Selective mutism is a relatively rare disease, which has not been included in the epidemiological study of childhood diseases. The time-point prevalence rate of various clinical or school samples varies from 0.03% to 1% according to different environments (such as clinical versus school versus general population) and different individual ages. The prevalence of this disease does not seem to change with gender or race/ethnicity. Compared with teenagers and adults, this kind of obstacle seems to occur more easily in children.
Selective mutism usually begins before the age of 5, but it may not attract clinical attention until after entering school, because there are many social activities and tasks on campus, such as reading aloud. The duration of the disorder is different. Although clinical reports show that many individuals no longer develop selective mutism with age, the longitudinal course of this disease is still unclear. In some cases, especially in individuals with social anxiety disorder, selective mutism may disappear, but the symptoms of social anxiety disorder will persist.

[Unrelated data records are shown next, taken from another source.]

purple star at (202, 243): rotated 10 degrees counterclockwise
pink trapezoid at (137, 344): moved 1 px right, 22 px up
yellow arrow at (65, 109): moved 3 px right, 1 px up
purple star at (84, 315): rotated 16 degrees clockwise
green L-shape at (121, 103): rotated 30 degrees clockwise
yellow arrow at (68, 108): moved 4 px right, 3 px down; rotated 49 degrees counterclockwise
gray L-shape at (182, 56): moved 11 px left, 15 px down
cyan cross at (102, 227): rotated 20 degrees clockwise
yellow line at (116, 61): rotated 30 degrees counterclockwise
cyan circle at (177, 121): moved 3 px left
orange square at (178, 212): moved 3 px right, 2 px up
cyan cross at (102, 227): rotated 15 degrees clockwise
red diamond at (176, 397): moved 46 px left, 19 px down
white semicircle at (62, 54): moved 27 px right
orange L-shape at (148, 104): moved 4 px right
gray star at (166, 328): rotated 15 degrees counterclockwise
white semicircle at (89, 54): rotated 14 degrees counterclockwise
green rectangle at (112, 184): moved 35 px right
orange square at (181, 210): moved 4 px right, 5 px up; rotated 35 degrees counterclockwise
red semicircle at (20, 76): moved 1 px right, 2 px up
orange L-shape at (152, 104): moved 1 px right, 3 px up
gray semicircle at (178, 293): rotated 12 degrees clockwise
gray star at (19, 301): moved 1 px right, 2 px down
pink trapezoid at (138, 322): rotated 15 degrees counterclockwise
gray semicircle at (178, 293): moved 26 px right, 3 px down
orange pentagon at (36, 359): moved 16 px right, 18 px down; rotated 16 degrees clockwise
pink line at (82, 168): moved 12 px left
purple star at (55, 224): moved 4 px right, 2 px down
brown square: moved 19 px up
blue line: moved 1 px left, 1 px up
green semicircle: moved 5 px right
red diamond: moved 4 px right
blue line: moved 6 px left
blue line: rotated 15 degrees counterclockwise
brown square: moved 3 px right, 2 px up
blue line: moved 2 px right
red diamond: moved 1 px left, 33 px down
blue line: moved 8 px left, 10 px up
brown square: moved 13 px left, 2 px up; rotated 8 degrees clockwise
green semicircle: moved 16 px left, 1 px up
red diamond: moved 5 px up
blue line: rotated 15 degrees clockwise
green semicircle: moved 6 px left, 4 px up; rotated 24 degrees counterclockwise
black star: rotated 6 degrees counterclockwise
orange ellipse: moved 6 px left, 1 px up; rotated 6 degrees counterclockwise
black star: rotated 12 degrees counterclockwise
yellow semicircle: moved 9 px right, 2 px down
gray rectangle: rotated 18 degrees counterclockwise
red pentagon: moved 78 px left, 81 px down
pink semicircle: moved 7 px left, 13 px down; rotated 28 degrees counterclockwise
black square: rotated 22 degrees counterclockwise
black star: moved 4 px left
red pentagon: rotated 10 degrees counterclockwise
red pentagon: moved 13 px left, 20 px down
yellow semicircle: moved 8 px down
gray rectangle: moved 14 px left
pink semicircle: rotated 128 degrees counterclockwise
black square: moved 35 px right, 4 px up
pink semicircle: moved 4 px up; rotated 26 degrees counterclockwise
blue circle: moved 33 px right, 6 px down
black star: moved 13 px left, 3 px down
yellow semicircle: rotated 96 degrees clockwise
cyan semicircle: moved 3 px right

? Temperament: the temperament risk of selective mutism has not been completely determined. Negative emotions (nervousness) or behavioral inhibition may play a role. The history of parents' shyness, social isolation and social anxiety may also play a role. Children with selective mutism may have slight receptive language difficulties compared with other peers, although their receptive language ability is still within the normal range.
Note: Listening and reading are receptive language learning; Productive/expressive language learning in oral English and poetry writing.
? Environment: Parents' social inhibition may provide imitators for children's social silence and selective silence. In addition, parents of children with selective mutism are described as overprotective or have more control than parents of other children with anxiety or children without disabilities.
? Heredity and Physiology: Because selective mutism and social anxiety disorder obviously overlap, they both have the same genetic factors.
When families migrate to countries where different languages are spoken, children may refuse to use the new language because of lack of language knowledge. If children fully understand the new language, but still refuse to speak it, they may be diagnosed as selective mutism.
Selective mutism may cause social damage because children are too anxious to participate in social interaction with other children. As children with selective mutism mature, they may face more social isolation. In the school environment, these children may have academic obstacles because they can't communicate with their teachers about their academic or personal needs (for example, they can't understand the school work and can't ask to use the bathroom). It is quite common to suffer serious damage in academic and social functions, including damage caused by peer ridicule. In some cases, selective mutism may be used as a compensatory strategy to reduce social anxiety.
? A family environment that does not judge or blame.
? Encourage expression
? Wait patiently for the younger children to finish.